Why Obey?


Obedience is a very important ingredient in the culture at Regents Academy. Teachers stress it, as do I. One of our school’s slogans is, “We obey right away, all the way, with a good attitude every day.” The Bible speaks to children and commands them to obey parents and all authorities over them. Though “obey” may be regarded as a four letter word by some, for our students joyful obedience is a virtue, a beautiful adornment for a well-ordered life.

But there is a danger in stressing obedience. We must be careful never to give children the dangerous illusion that if they have obeyed their parents and teachers, then they are acceptable to God. That would be a terrible cause of stumbling and a sure way to insure a millstone will be hung around our necks. Instead, we must be consistent in communicating to children – both with words and with example, in discipline and in instruction – that they cannot obey their way to acceptance with God. Instead, they (like us) need Jesus Christ to be their Savior, who transforms us so that we love doing what is pleasing to Him, obeying human authority included. This is to say that we require children to obey, but we always want to lead them to ask, Why obey?

This is precisely the question author Paul David Tripp asks in the article I am sharing with you now. It is the best of news (for us and for our children) that we are set free from trying to win God’s favor by obeying Him well enough. It is also good news that our obedience is established by His grace toward us.

Why Obey?
By Paul David Tripp

There’s simply nothing you can do to gain God’s favor.

You have to accept this and remember it: you will never be righteous enough for long enough to satisfy God’s holy requirements.

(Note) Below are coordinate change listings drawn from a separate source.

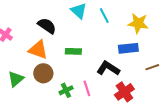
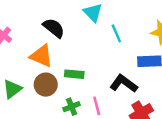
cyan line: (104, 15) -> (116, 33), moved
green rectangle: (73, 51) -> (74, 74), moved

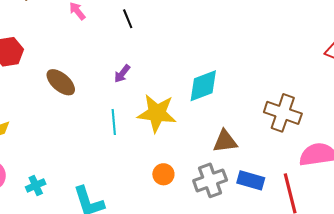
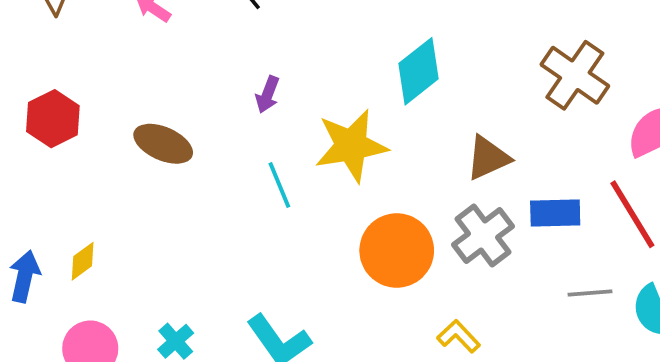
brown cross: (283, 113) -> (575, 75), turned 33
orange circle: (163, 174) -> (397, 250), size x1.8

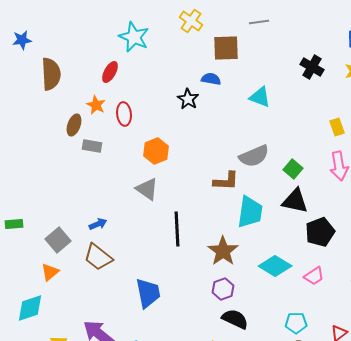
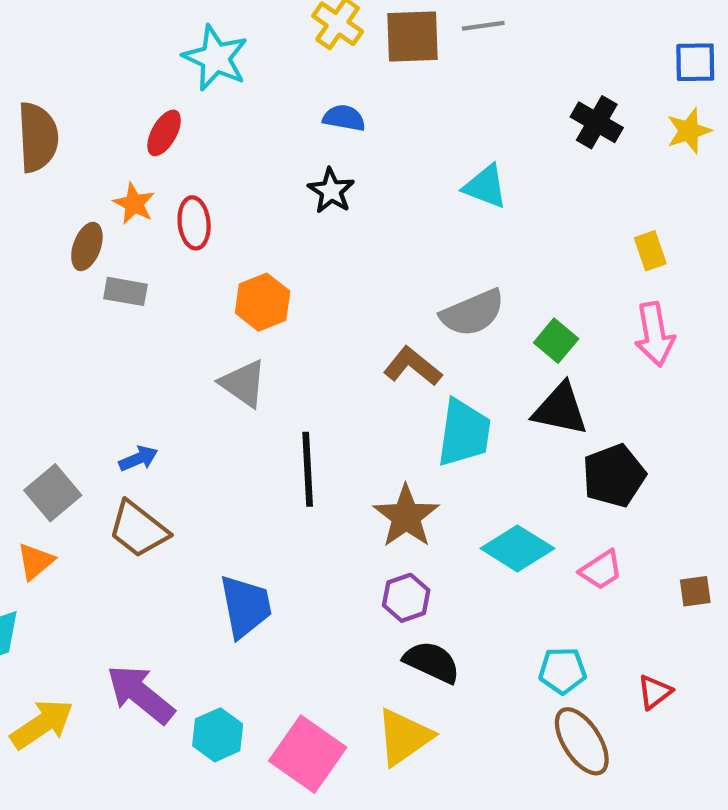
brown square: (226, 48) -> (413, 37), moved
blue semicircle: (211, 79) -> (344, 118), moved
brown L-shape: (226, 181) -> (413, 366), turned -144

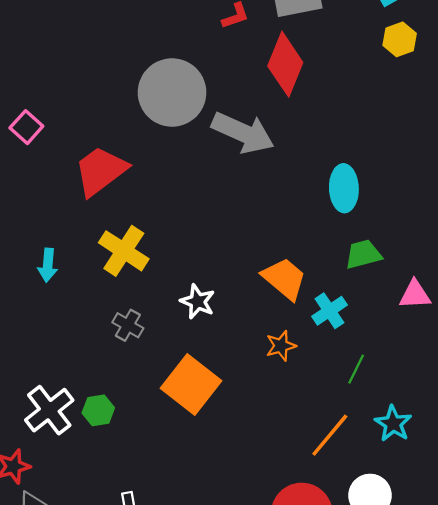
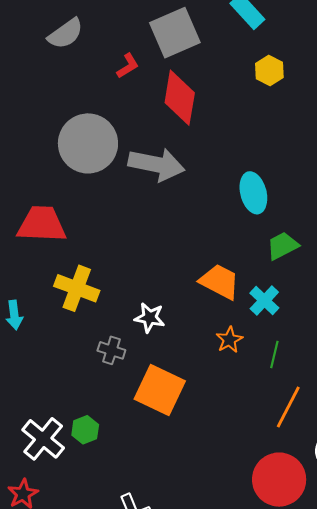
yellow hexagon: (400, 39) -> (269, 70), moved
red trapezoid: (101, 171) -> (42, 224), turned 52
gray cross: (128, 325) -> (111, 350), moved
green line: (356, 369) -> (274, 355), moved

Your thoughts will never be pure enough. Your desires will never be holy enough. Your words will never be clean enough. Your choices and actions will never be honoring enough. The bar is simply set too high for us to ever reach.

We all live under the same weight of the law, crippled by the inability of sin. We’re better at rebelling than submitting, more inclined to arrogance than humility, more skilled at making war with our neighbors than loving them. We leave a trail of evidence every hour that we’ve fallen short of the glory of God one more time.

So what’s the point of obedience in the Christian life? Well, this hard-to-swallow pill of bad news is actually the doorway to eternal hope and joy, not depressive self-loathing. How? It’s only when you accept who you are and what you’re unable to do that you begin to understand and celebrate the necessity of God’s gift of grace.

Let’s put the bad news and the good news together. The Apostle Paul writes, “for all have sinned and fall short of the glory of God,” but that’s only half of the story. He continues, “and are justified by his grace as a gift, through the redemption that is in Christ Jesus, whom God put forward as a propitiation by his blood, to be received by faith.” (Romans 3:23-25, ESV)

A propitiation is an atoning sacrifice. The sacrifice of Jesus appeased the wrath of God and created a reconciliation between God and all who place their faith in him. In more simple words: you don’t need to obey to gain God’s favor.

Don’t misunderstand me: grace doesn’t make obedience optional. Obedience is the life-long calling for followers of Christ. But, your obedience is never a fearful payment. It’s a hymn of gratitude to the God who met you where you were and did for you what you could not have done for yourself.

Your obedience doesn’t purchase God’s love for you; Christ’s blood is the only purchase that could do that. Rather, your obedience is a thankful expression that you understand the significance of God’s love being placed on you.

So today, humbly admit that you’re more messed up than you think you are. And commit once more to a lifestyle of obedience, not because Jesus needs you to, but because you understand how much you need Jesus.